------ Extracted material ------
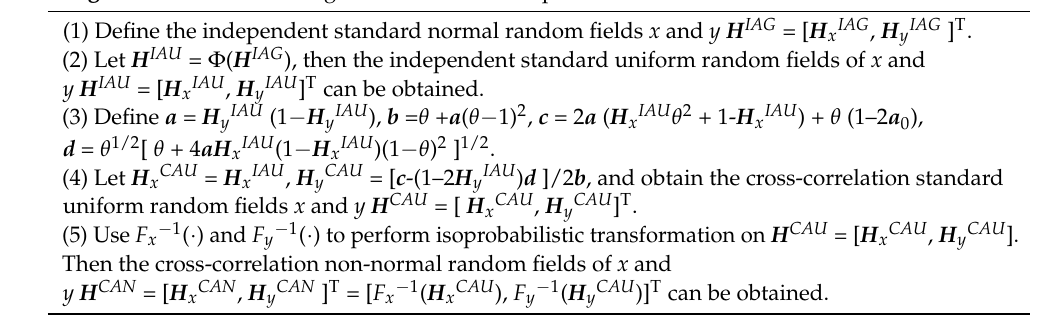
Algorithm 3 Simulation algorithm of Plackett copula-based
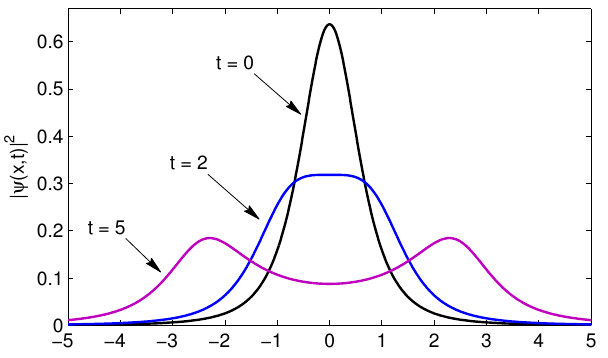
Figure 2. Time evolution of the Cauchy initial wave packet Equation (24) for the parameter ε = 1.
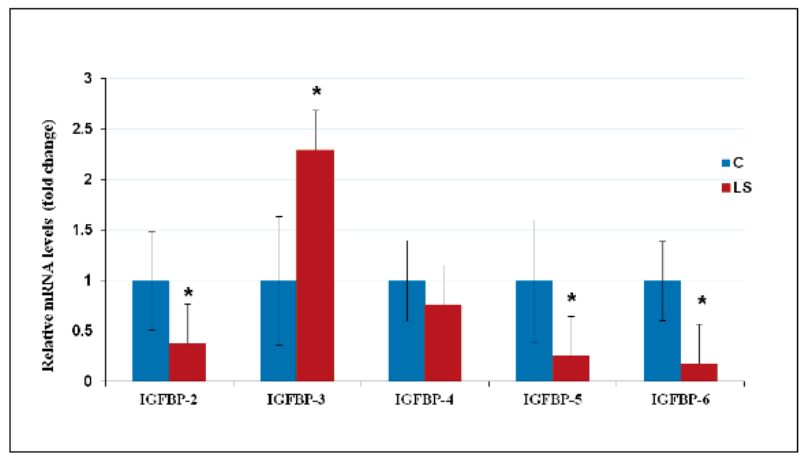
Figure 5. QRT-PCR analysis of IGF-binding protein (IGFBP) mRNA levels in LS cells. Lymphoblastoid cell lines derived from four LS patients (red bars) and four controls (blue bars) of the same age range, gender, and ethnic origin were harvested, after which total RNA was prepared and IGFBPs’ mRNA levels were measured by QRT-PCR. Primers employed are described in [84]. For each IGFBP mRNA, a value of 1 was given to the level exhibited by control cells. Bars denote mean ± SD ( n = 4). *, p < 0.05 versus respective control. Data shown here were originally reported in [84].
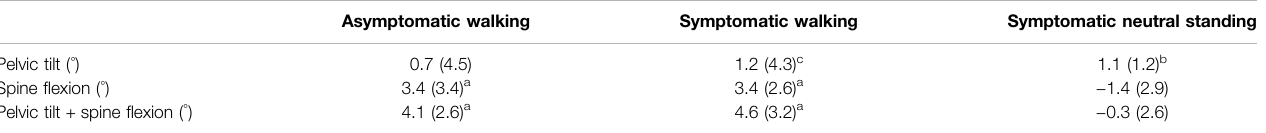
TABLE 3 | Mean (SD) of average postural measurements (forward pelvic tilt, spinal fl exion, and pelvic tilt + spinal fl exion) relative to asymptomatic neutral standing, in asymptomatic walking, symptomatic walking, and symptomatic neutral standing. Asymptomatic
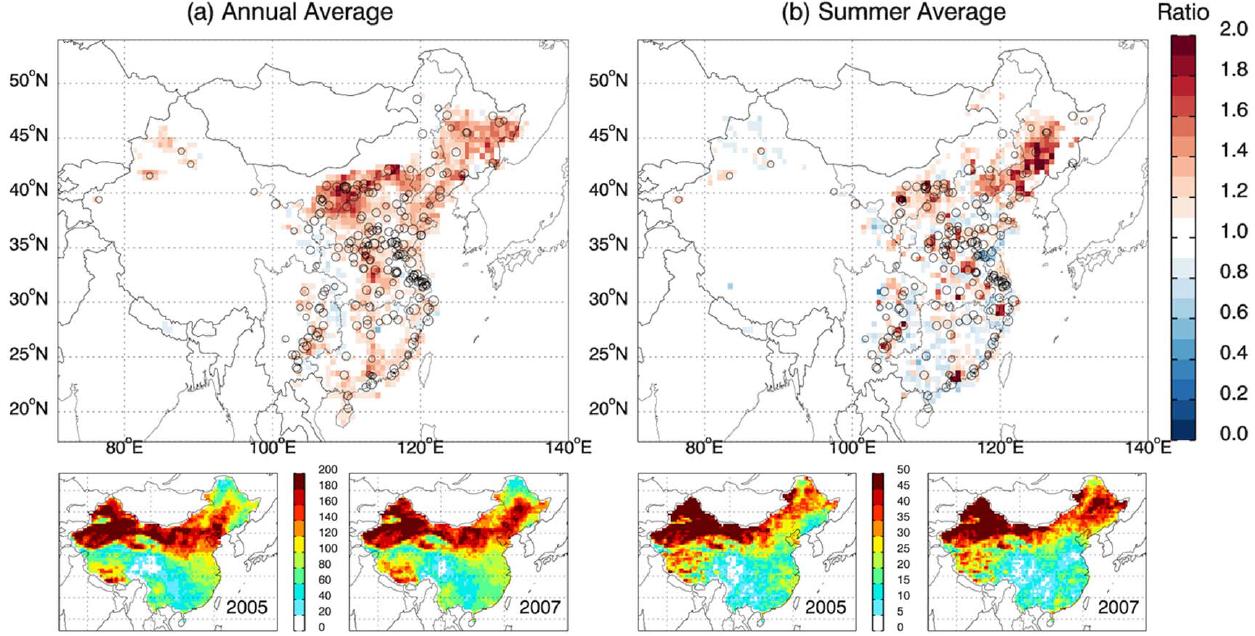
Fig. 7. Ratios of average OMI tropospheric NO 2 columns between 2007 and 2005 using (a) annual averages and (b) summer averages. Only grids inside Chinese boundary and with average NO 2 columns > 1.0 × 10 15 moleculescm − 2 in both years are colored. Open circles denote the new power plants coming into operation during 2005–2007 (only new power plants coming into operation during June 2005–August 2007 are plotted in (b) ), with three sizes from small to large: < 500MW, 500–1200MW, > 1200MW. Small maps below each ratio map present the sample amounts used in the averages for the corresponding years (note change of scale).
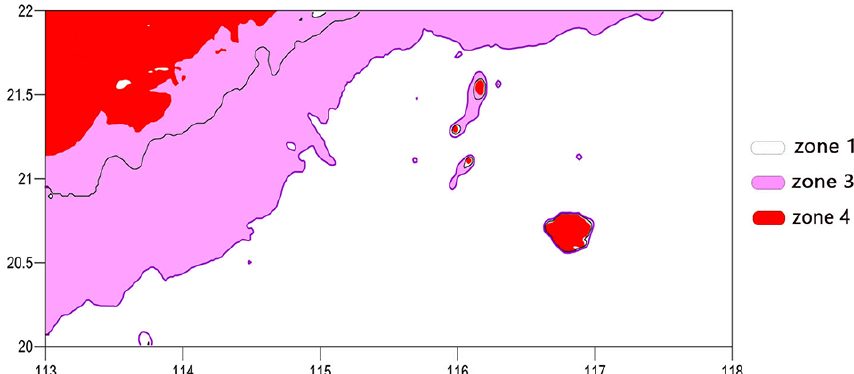
Figure 7. Zone map for internal waves’ transformation over the South China Sea shelf with an initial amplitude of 50m and a depth of the mixed layer of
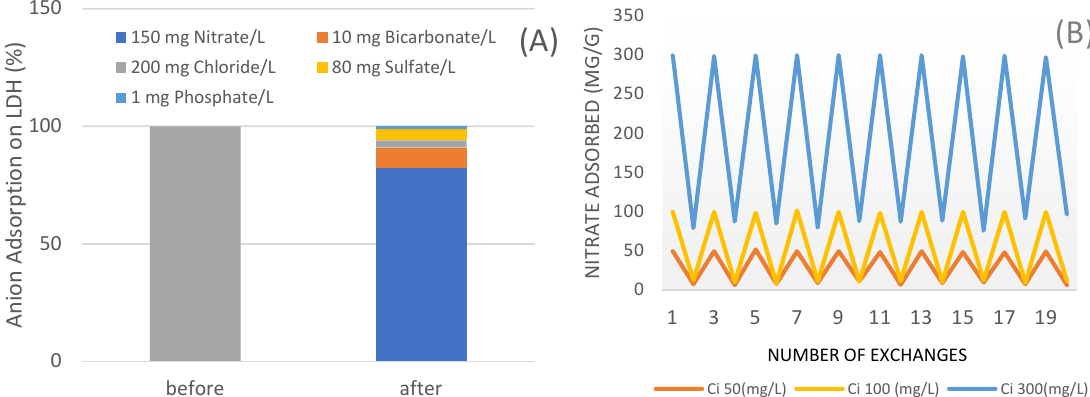
after Fig. 5: (A) Mechanisms of anion adsorption on Mg-Al-LDH (4:1) in the stimulated soil solution (B) Nitrate adsorption and desorption on Mg-Al-LDH (4:1) in concentrations of 50, 100, and 300 mg/L ( Table 2). In the Mg-Al-LDH (4:1)-soil mixture, the nitrate removal percentage was 73.64%, showing a little difference (approximately 2%) with the simulated soil solution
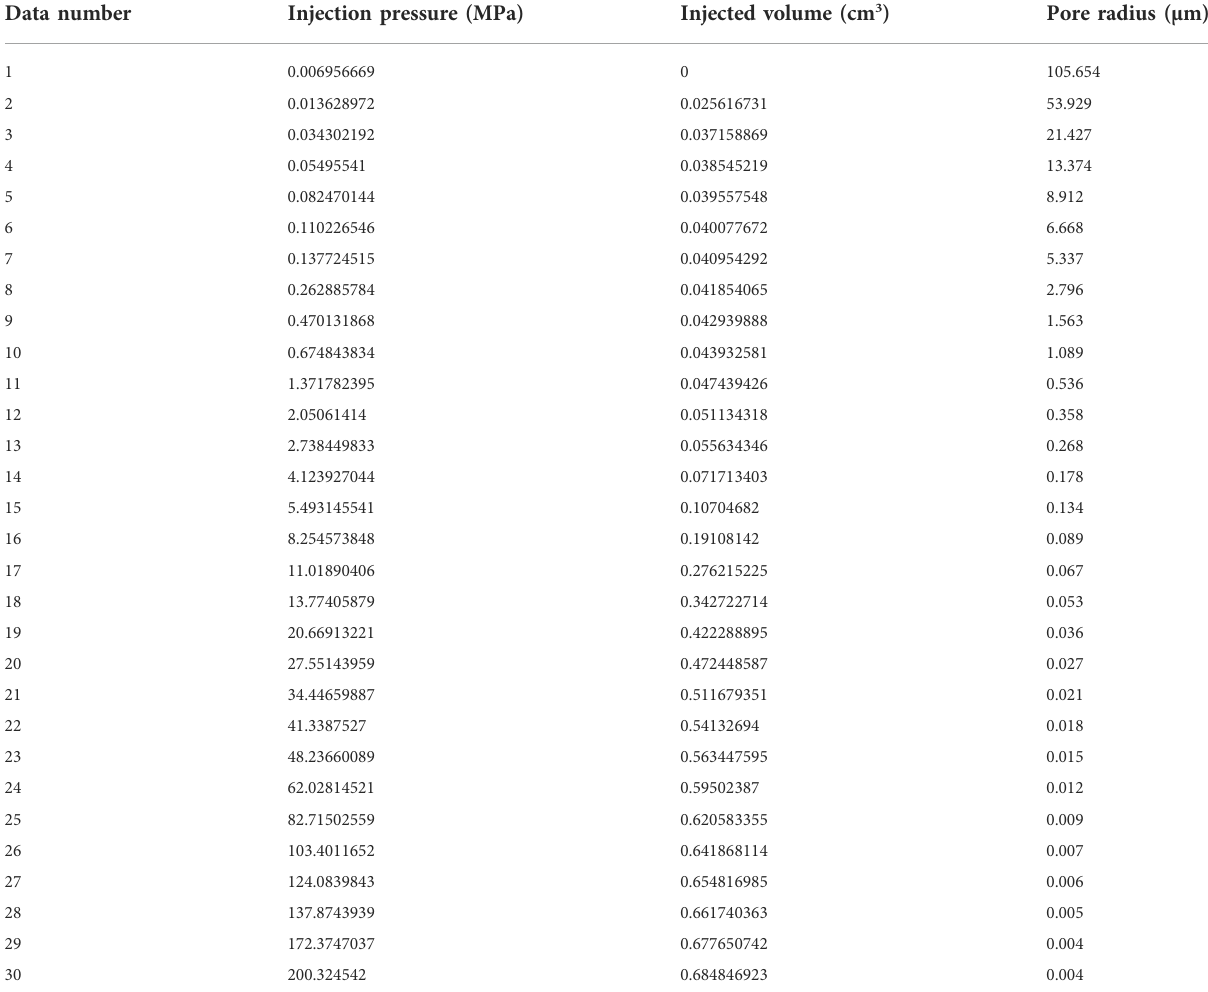
TABLE 1 Normalized pore size distribution obtained from mercury intrusion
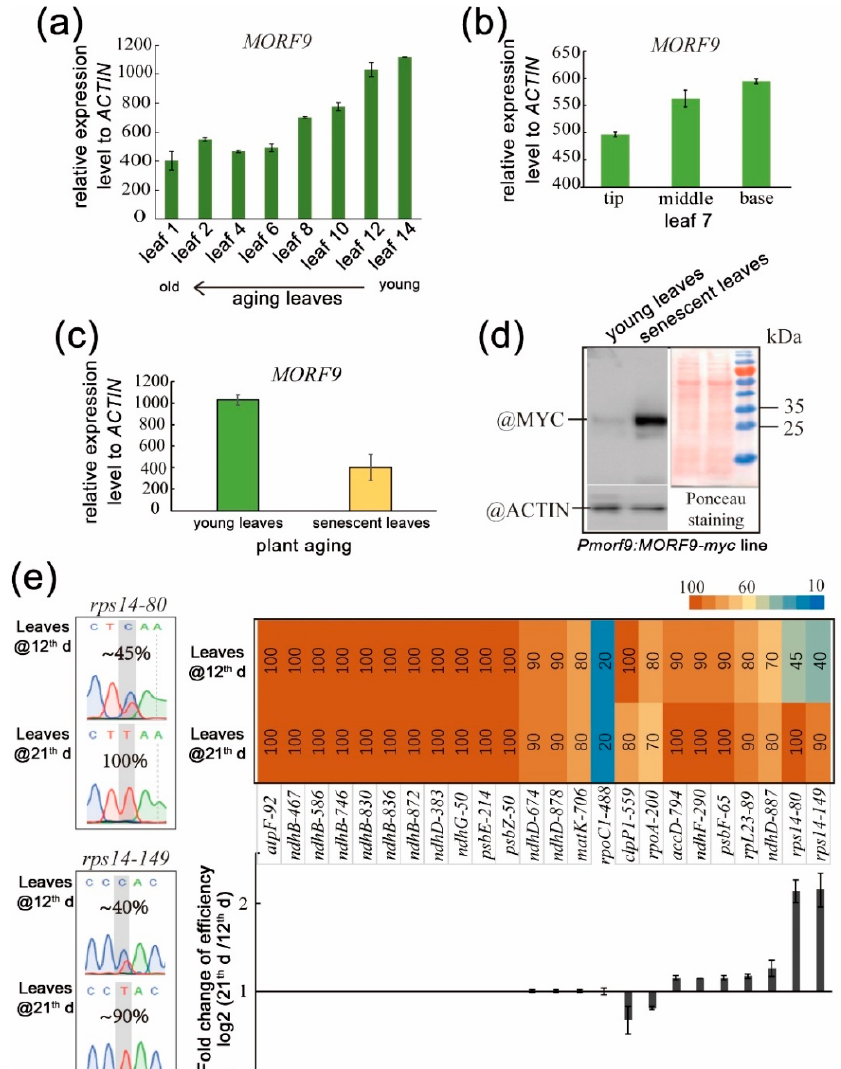
Figure 7. Alteration of MORF9 -associated RNA editing e ffi ciency during leaf senescence in WT Arabidopsis . ( a ) MORF9 mRNA levels of subsequent rosette leaves of mature plants; ( b ) MORF9 mRNA levels of leaf 7; ( c ). MORF9 mRNA levels of rosette leaves of young and aging plants; ( d ). Western blot of MORF9-MYC fusion protein in rosettes of plants expressing the tagged MORF9 driven by the native promoter. The Ponceau staining of the same membrane and Western blotting of ACTIN by anti-ACTIN antibody were used to control gel loading; ( e ) Plastid RNA editing e ffi ciency in leaves of 12-day-old and 21-day-old plants. Full dataset are provided in Supplemental Table S2.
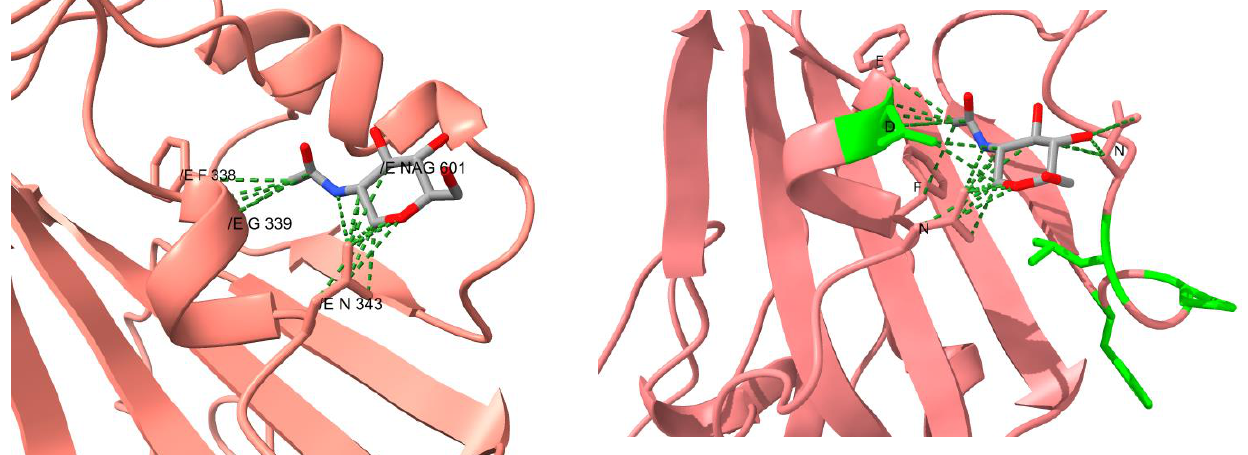
Figure 4. Comparison of the contacts at the glycosylation site N343 from the reference structure and of Omicron’s RBD. The carbohydrate in the reference structure is colored in light blue. The residues highlighted in green lime in the RBD of Omicron are the mutated residues.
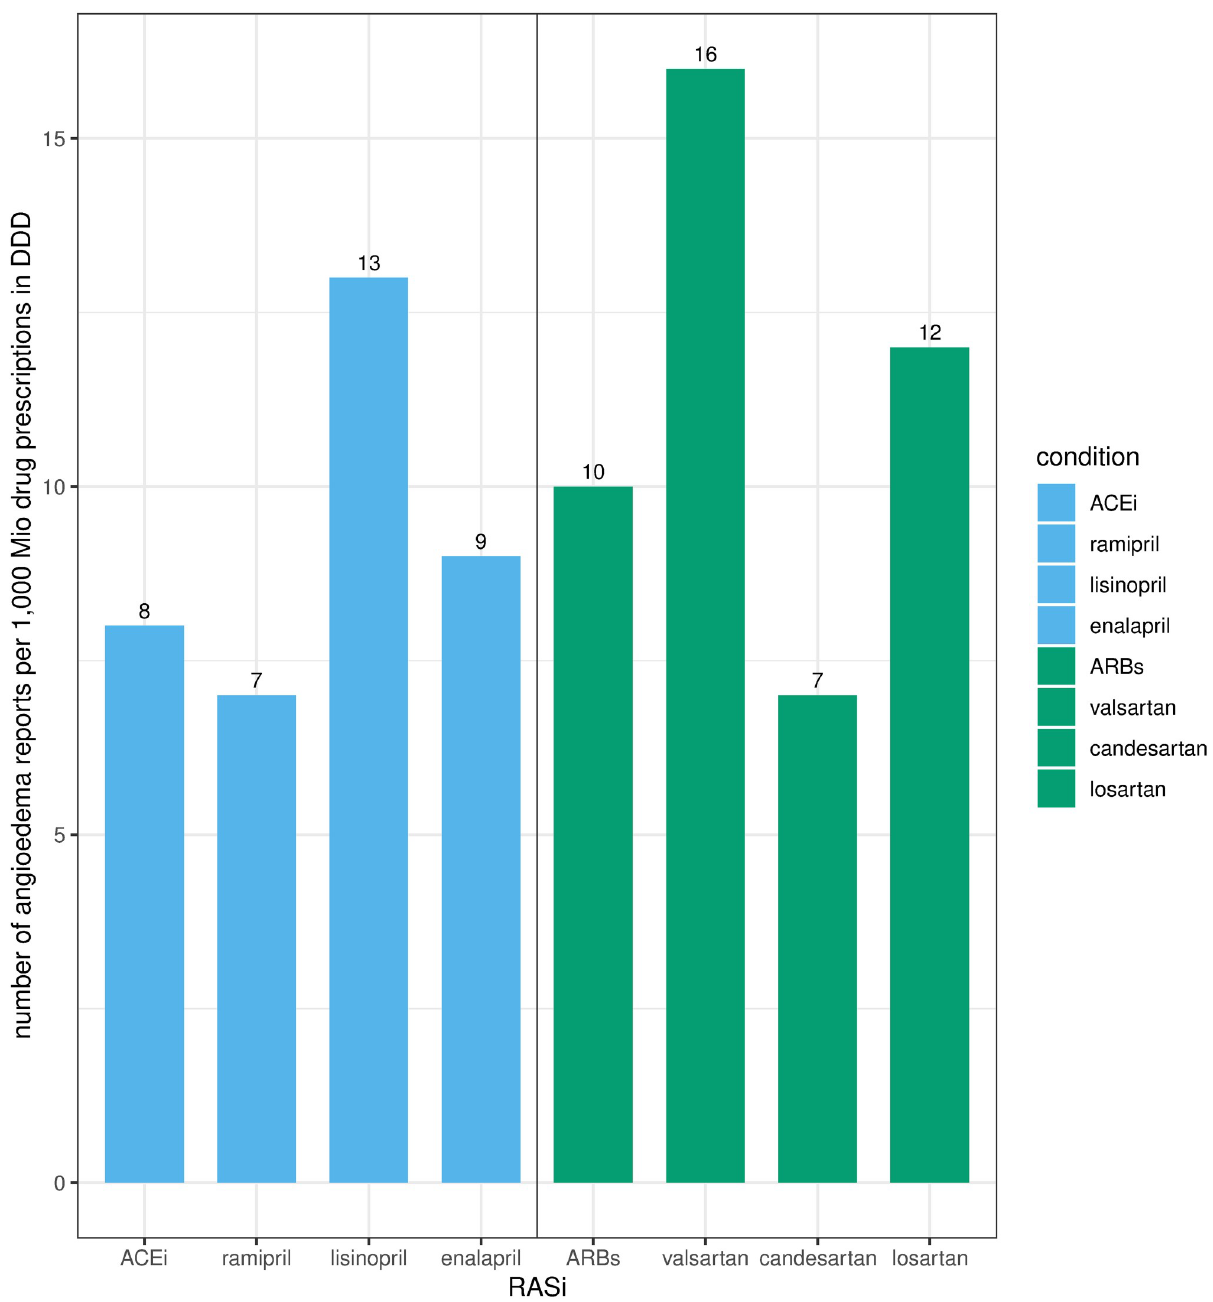
Fig 2. Number of ACEi , ARBs , and aliskiren angioedema cases per 1,000 Mio drug prescriptions in DDD (2010–2016). Fig 2 shows the number of angioedema reports per 1,000 Mio drug prescriptions in DDD for ACEi, and ARBs. For aliskiren, 154 angioedema reports per 1,000 Mio drug prescriptions were calculated. The number is not depicted in Fig 2 in order to make the difference between the respective drug substances of ACEi and ARBs clearer. The complete presentation of the number of cases and the number of drug prescriptions used for the calculation of the number of angioedema reports per 1,000 Mio drug prescriptions in DDD is contained in S6 Table. Our result deviates from existing literature. With regard to a meta-analysis of randomized trials for renin-angiotensin system inhibitors associated angioedemas, the incidences for ACEi were 0.30% for ARBs 0.11% and for aliskiren 0.13% [23]. The limitations of spontaneous reporting systems have to be considered.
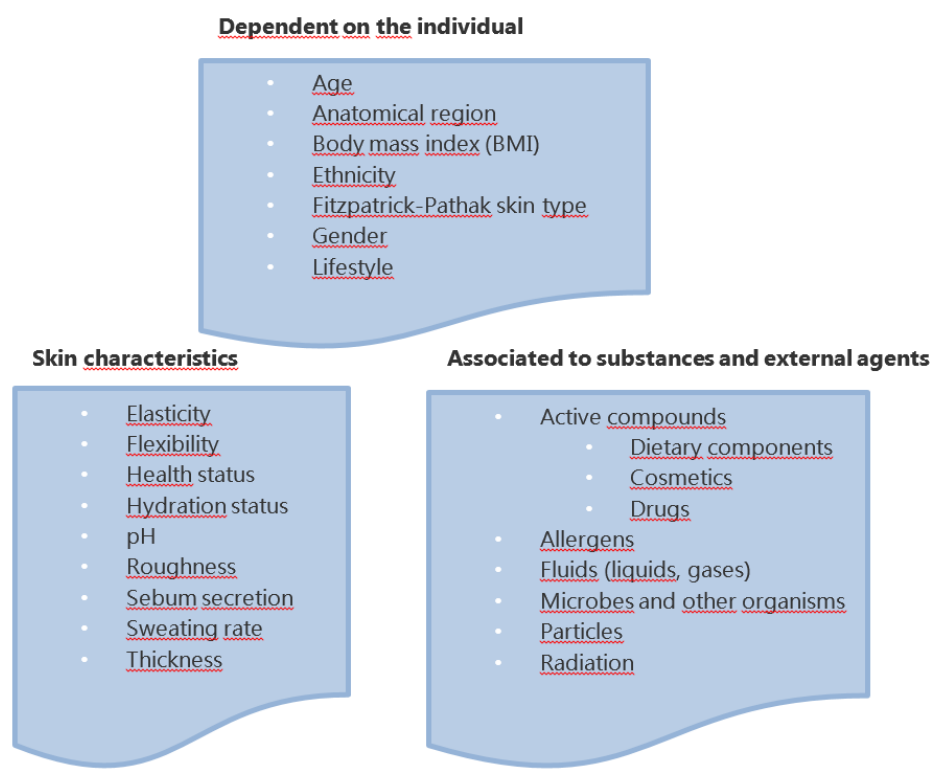
Figure 2. Factors affecting skin properties. Adapted from D ą browska et al. [4]. Figure 2. Factors a ff ecting skin properties. Adapted from D ˛abrowska et al.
------
Work task: In the listing, find all lines with the string "same" and copy them.

Solution to this problem:
Figure 5. QRT-PCR analysis of IGF-binding protein (IGFBP) mRNA levels in LS cells. Lymphoblastoid cell lines derived from four LS patients (red bars) and four controls (blue bars) of the same age range, gender, and ethnic origin were harvested, after which total RNA was prepared and IGFBPs’ mRNA levels were measured by QRT-PCR. Primers employed are described in [84]. For each IGFBP mRNA, a value of 1 was given to the level exhibited by control cells. Bars denote mean ± SD ( n = 4). *, p < 0.05 versus respective control. Data shown here were originally reported in [84].
Figure 7. Alteration of MORF9 -associated RNA editing e ffi ciency during leaf senescence in WT Arabidopsis . ( a ) MORF9 mRNA levels of subsequent rosette leaves of mature plants; ( b ) MORF9 mRNA levels of leaf 7; ( c ). MORF9 mRNA levels of rosette leaves of young and aging plants; ( d ). Western blot of MORF9-MYC fusion protein in rosettes of plants expressing the tagged MORF9 driven by the native promoter. The Ponceau staining of the same membrane and Western blotting of ACTIN by anti-ACTIN antibody were used to control gel loading; ( e ) Plastid RNA editing e ffi ciency in leaves of 12-day-old and 21-day-old plants. Full dataset are provided in Supplemental Table S2.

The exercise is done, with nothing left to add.